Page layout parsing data
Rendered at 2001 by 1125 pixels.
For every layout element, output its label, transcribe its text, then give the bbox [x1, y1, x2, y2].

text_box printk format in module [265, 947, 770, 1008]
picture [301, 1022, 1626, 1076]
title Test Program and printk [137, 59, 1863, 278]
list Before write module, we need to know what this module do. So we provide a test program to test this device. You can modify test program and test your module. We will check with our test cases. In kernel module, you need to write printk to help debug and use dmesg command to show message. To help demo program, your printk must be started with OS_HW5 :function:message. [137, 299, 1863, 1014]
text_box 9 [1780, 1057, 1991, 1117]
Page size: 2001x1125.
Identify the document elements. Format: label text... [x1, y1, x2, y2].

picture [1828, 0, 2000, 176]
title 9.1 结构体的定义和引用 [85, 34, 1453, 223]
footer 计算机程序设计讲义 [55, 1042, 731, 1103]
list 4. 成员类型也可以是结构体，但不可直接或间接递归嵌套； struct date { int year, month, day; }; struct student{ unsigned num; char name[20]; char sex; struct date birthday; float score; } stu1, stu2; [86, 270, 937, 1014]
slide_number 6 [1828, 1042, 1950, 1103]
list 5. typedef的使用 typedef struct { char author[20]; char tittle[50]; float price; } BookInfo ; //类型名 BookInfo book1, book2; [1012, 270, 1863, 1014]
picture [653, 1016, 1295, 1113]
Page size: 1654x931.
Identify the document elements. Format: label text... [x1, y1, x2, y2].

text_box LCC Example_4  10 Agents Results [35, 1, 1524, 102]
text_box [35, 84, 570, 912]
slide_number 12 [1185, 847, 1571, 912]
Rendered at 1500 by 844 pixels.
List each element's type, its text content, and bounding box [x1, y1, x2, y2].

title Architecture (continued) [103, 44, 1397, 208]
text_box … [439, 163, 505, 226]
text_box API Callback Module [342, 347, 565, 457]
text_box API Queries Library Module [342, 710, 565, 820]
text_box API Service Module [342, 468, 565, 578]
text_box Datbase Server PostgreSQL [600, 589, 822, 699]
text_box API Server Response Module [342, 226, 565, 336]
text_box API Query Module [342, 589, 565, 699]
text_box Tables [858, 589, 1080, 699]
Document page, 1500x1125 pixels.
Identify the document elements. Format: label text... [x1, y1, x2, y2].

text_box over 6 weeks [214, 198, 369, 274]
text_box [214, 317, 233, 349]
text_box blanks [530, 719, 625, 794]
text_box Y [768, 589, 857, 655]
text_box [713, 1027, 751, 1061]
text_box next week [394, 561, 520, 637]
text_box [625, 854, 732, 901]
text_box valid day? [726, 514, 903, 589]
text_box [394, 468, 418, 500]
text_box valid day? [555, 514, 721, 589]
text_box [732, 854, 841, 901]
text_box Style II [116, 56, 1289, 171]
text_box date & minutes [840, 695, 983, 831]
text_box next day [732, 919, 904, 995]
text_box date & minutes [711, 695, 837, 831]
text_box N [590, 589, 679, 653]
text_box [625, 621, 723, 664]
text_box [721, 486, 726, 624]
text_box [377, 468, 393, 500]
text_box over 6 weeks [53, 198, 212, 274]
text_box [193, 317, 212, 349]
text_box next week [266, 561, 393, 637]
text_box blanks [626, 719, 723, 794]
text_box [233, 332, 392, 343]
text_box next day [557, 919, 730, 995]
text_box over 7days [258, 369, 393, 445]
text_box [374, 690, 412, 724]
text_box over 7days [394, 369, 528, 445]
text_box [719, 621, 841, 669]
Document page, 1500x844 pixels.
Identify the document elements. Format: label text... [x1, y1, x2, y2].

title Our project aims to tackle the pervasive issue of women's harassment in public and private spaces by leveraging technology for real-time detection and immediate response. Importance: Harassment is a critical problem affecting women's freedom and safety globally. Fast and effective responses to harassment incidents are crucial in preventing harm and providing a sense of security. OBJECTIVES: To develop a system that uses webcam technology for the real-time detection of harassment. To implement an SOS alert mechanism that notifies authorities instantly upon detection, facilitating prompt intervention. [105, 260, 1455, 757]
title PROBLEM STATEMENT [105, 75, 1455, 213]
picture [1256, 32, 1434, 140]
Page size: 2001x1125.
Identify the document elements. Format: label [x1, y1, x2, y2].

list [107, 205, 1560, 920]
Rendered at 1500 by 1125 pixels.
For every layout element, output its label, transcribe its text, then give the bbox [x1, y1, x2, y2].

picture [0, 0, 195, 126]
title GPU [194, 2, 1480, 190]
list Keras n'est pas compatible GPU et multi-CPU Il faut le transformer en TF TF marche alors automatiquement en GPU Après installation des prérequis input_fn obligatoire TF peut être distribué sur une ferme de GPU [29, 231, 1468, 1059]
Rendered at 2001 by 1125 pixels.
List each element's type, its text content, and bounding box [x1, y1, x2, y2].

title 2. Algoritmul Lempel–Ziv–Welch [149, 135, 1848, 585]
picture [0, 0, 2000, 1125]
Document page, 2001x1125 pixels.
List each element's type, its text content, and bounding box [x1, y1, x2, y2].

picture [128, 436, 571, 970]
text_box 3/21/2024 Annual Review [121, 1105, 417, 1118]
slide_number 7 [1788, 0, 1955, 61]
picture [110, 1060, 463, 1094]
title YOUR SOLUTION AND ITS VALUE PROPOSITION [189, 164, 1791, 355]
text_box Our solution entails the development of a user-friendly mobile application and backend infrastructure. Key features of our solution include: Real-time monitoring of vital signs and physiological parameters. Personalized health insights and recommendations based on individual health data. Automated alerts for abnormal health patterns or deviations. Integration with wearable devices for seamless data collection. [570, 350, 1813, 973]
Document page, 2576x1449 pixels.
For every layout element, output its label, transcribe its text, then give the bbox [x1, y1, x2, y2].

◆ **YOUR OBJECTIVE**
Collect every line above that contains the word "pixels".

◆ **YOUR RESPONSE**
Rendered at 2001 by 1125 pixels.
Rendered at 1500 by 844 pixels.
Document page, 1500x1125 pixels.
Document page, 1500x844 pixels.
Rendered at 1500 by 1125 pixels.
Rendered at 2001 by 1125 pixels.
Document page, 2001x1125 pixels.
Document page, 2576x1449 pixels.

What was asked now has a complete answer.